Un fenomeno epocale, che potrebbe essere emulato solo dall’Europa se questa trovasse il modo, altro che fisime polacche, di mettere in sinergia continentale il suo enorme potenziale produttivo e di consumo. Si tratta comunque di un cambiamento degli equilibri del soft power che non è in alcun modo contenibile, tanto meno con i sottomarini nucleari inviati a presidiare il fondo degli oceani.
Netflix verso Pechino
Nel contempo, la logica delle piattaforme a pagamento, a partire da Netflix sta intaccando la prevalenza dell’inglese come lingua base e fattore di vantaggio per il mondo produttivo audiovisivo anglo americano.
Si moltiplica infatti la diffusione di film e serie nati fuori dai confini anglofoni, doppiati solo in alcune delle lingue più diffuse, ma più spesso presentati nell’esotico sonoro originale accompagnato da sottotitoli locali.
Ad esempio, Squid Game, il titolo stravisto proprio in questi giorni, non è stato, almeno finora, doppiato in italiano. In Italia giovani e bambini corrono a vederselo, ma lo fanno in compagnia del sonoro coreano.

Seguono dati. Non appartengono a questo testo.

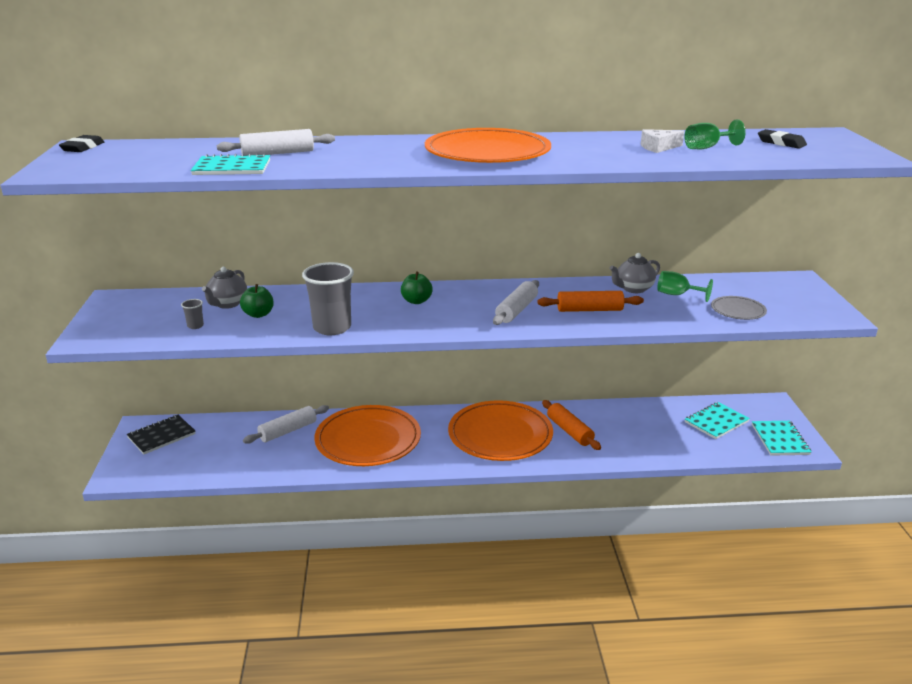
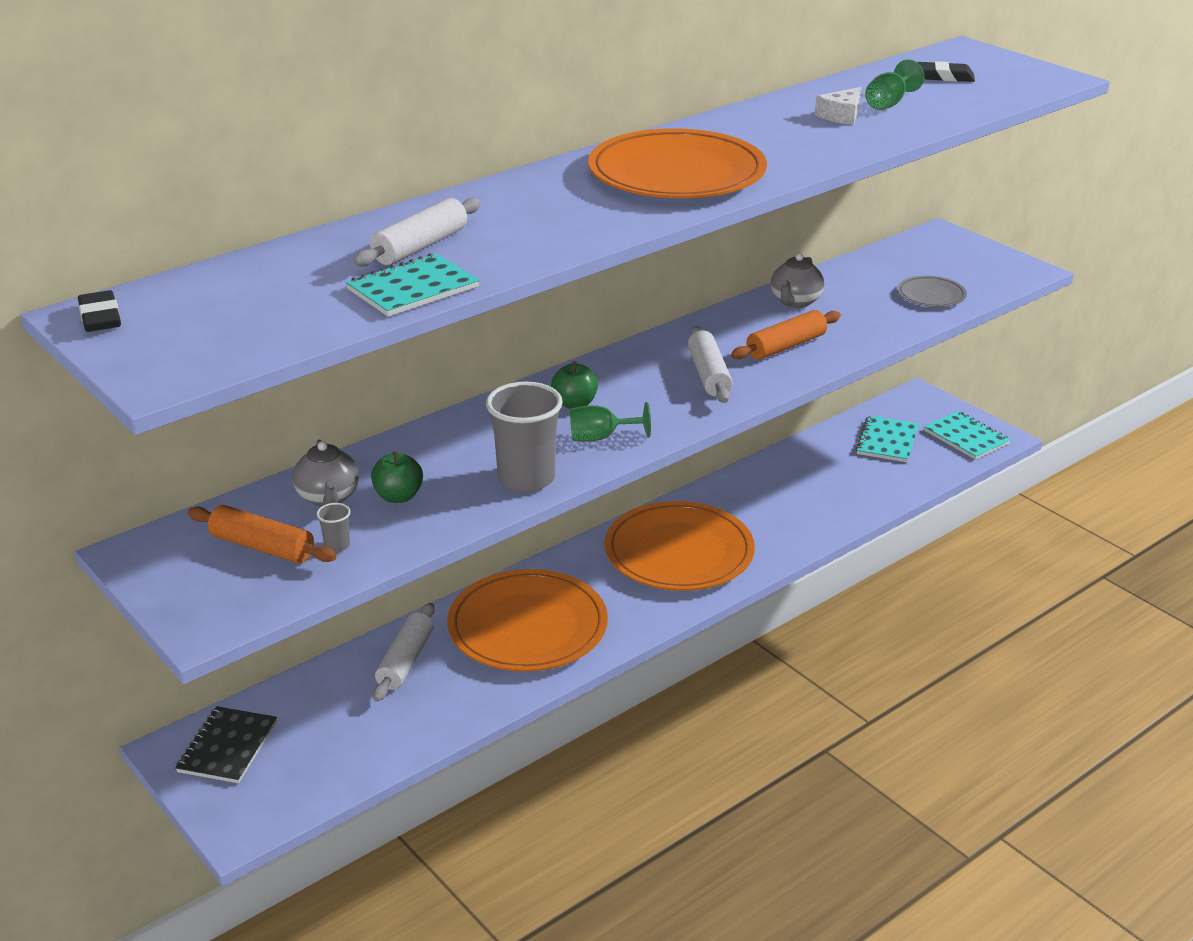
camera: 35 degrees left, 5 degrees up
(569, 431) = (750, 515): orange rolling pin -> orange rolling pin (262, 547)
(677, 295) = (849, 294): green goblet -> green goblet (601, 437)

Era già successo, su misure più contenute e adulte di successo, col Mr Sunshine, anch’esso coreano, della stagione scorsa. Tant’è che supponiamo che l’algoritmo della casa si sia accorto proprio in quell’occasione dell’accoglienza molto positiva ad onta della lingua. A noi del resto pare chiaro che seguire eroi coreani che parlano la lingua di Dante e di Manzoni può risultare perfino surreale e disturbante.
Sta di fatto che fra doppiaggi (pochi) e sottotitoli (moltissimi) arrivano a portata di decoder in ogni angolo del mondo titoli indiani, turchi, polacchi, pakistani, nigeriani e altri d’ogni fattura e provenienza. Tutti capaci di contendere il “tempo d’attenzione” in precedenza riservato all prodotto anglo americano.
Aggiungi, a dare gambe al fenomeno, il probabile calcolo di Netflix, piattaforma mondiale, di avere in tutto il mondo radici produttive e arricchire anche in questo modo i suoi cataloghi ora che potrebbe non avere più a disposizione i titoli di Disney e Warner che hanno archivi enormi di prodotto e sembrano orientati a usarlo su piattaforme proprietarie.
Assistiamo dunque e contemporaneamente sia a un successo del Capitalismo politico“ cinese che pianificando, sovvenzionando e proteggendo è riuscito a fare emergere una potente industria di narrazione audiovisiva. Ma anche alla riprova che il “Capitalismo liberale” è capace di evolvere con soluzioni nuove rimescolando i sistemi di dominio del mercato. Dal punto di vista di John Stuart Mill, il santo liberale che incombe sull’Economist, la partita si chiude, forse, pari e patta.